Last April, the Ukiah Police Department came under scrutiny after footage emerged of officers using what they referred to as “distraction strikes” to subdue a nude, mentally-ill man named Gerardo Magdaleno on a Ukiah street. The event prompted protests locally, press nationally, and the promise of an independent investigation that would examine the incident.
Court documents indicate that Magdaleno was awarded a $211,000 settlement just five days ago for the pain and injuries endured during the circumstance.show_temp
A press release issued by the City of Ukiah yesterday said that a group called Independent Investigative Consultants reviewed the “tactics used to restrain the suspect” to determine whether those tactics aligned with department policy. The investigation concluded that “there is no sustained finding that Ukiah PD actions violated the Department’s use of force policy.”
Izaak Schwaiger, the attorney that represented Magdaleno in a civil lawsuit filed against multiple officers of the Ukiah Police Department and former Chief Justin Wyatt, questioned the reliability of the outside agency employed to conduct the “independent investigation.”
Schwaiger argued that any entity being paid by the City of Ukiah, the same governing body charged with the oversight of the Ukiah Police Department, has a monetary interest in providing conclusions that support their patron.
Not only is the outside agency’s objectivity questionable to Schwaiger, but he also questioned the timing of the results being made public. He found it “very strange” that earlier this week the civil suit associated with Gerardo Magdaleno’s use of force incident was settled.
An administration motion filed in the United State District Court of Northern District of California indicated in early February Gerardo’s brother Pedro felt it was time to settle the civil suit filed against Ukiah Police Department officers because Gerardo’s “life circumstances had deteriorated.” This resulted in a settlement of $211,000 being awarded and $126,600 ultimately going to Gerardo after attorney fees. The funds will be distributed once the settlement has been approved by the judge.
Schwaiger maintained the City of Ukiah strategically waited to release the results of this “independent investigation” so the findings could not affect the civil litigation.
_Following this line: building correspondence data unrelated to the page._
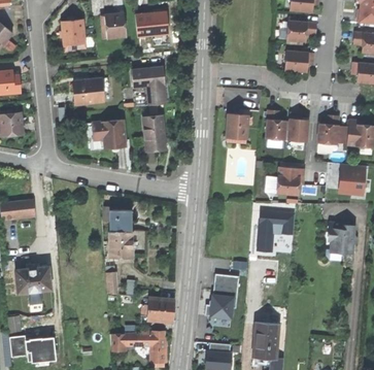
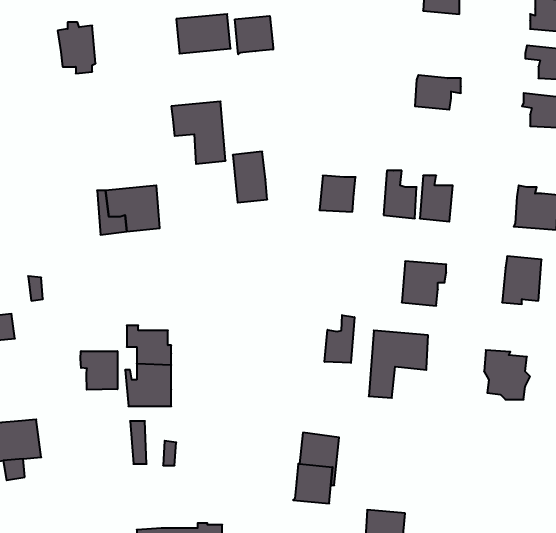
building: none -> [235,16,273,54]
building: [100,14,127,39] -> none
building: [286,21,316,41] -> none
building: [73,78,109,105] -> none
building: [142,115,164,147] -> [233,152,267,203]
building: [317,115,348,144] -> none
building: none -> [325,315,354,363]
building: none -> [80,351,117,390]
building: [141,297,175,319] -> none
His condemnation of the investigation’s conclusion was pointed: “This is totally dishonest. Shameful. The city is hiding behind the procedure. If you watch the videos, if that is within policy, anything is within policy. The whole department needs a total top to bottom rehaul.”
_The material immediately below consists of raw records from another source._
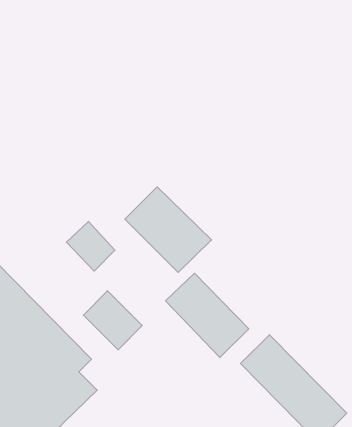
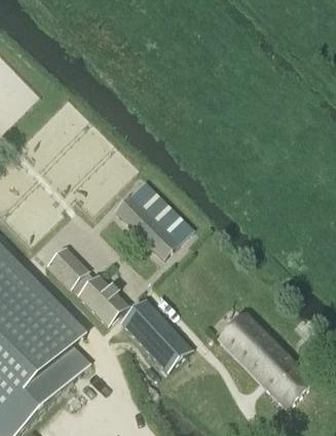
building: [66,221,115,271] -> [45,244,88,288]
building: [166,273,249,358] -> [119,297,193,372]

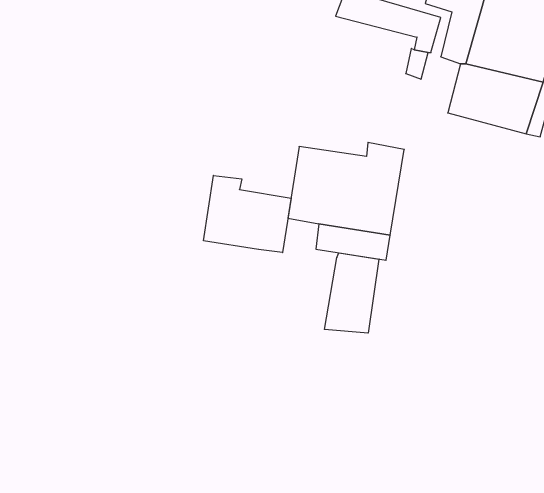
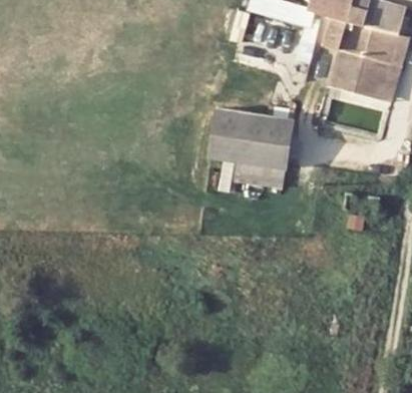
building: [204,175,291,253] -> none
building: [324,253,379,333] -> none

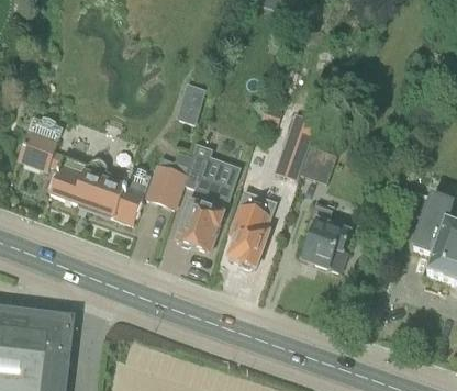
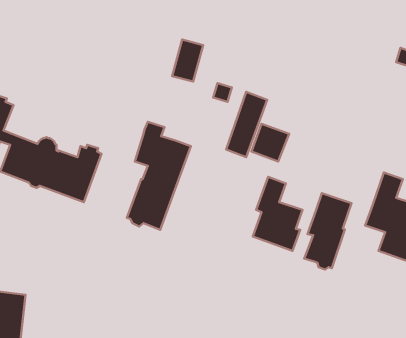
building: [178,81,209,123] -> [172,40,203,82]
building: [145,153,191,210] -> none
building: [226,194,274,270] -> [304,193,352,269]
On April 1, 2021, Gerardo Magdaleno was wandering Ukiah’s South State Street nude and delirious. Responding to reports of the naked man, body camera footage shows the first officer on scene began commanding Magdaleno to get down on the ground within seconds of exiting his squad car.
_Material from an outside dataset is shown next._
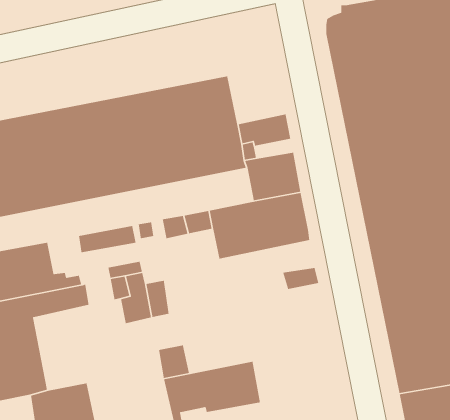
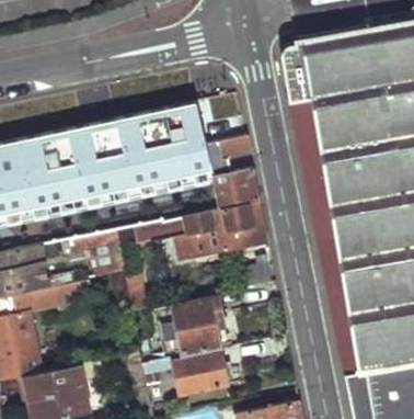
building: none -> [165,295,226,351]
Body camera footage would show the officer continue attempts to order Magdaleno to the ground and then deploy a taser after 27 seconds of interacting with the mentally-ill man.
By the end of the incident, Magdaleno would be pepper-sprayed, tased, and struck multiple times within the scrum of three officers.
Ukiah Police Department Chief Noble Waidelich told the public via yesterday’s press release that, “regardless of these findings, an incident such as this warrants reflection.”
To reflect on the incident and provide “the highest level of service possible to our community”, Chief Waidelich said that UPD would be “partnering with other local agencies with expertise in mental health, disabilities, and substance abuse, as well as obtaining new tools to assist with nonviolent de-escalation.”
Looking forward, Chief Waidelich said UPD would be working with the Mobile Crisis Worker program, an outgrowth of Mendocino County’s Measure B initiative, that would partner crisis workers with officers to effectively respond to circumstances involving mental illness. Also, UPD is actively partnering with Redwood Coast Regional Center for training “on officer interactions with people with disabilities.”
Chief Waidelich stated that he remains committed to providing “services that support a higher quality of life for all residents. I am also committed to hiring staff who reflect the makeup of our community, because this is our home too.”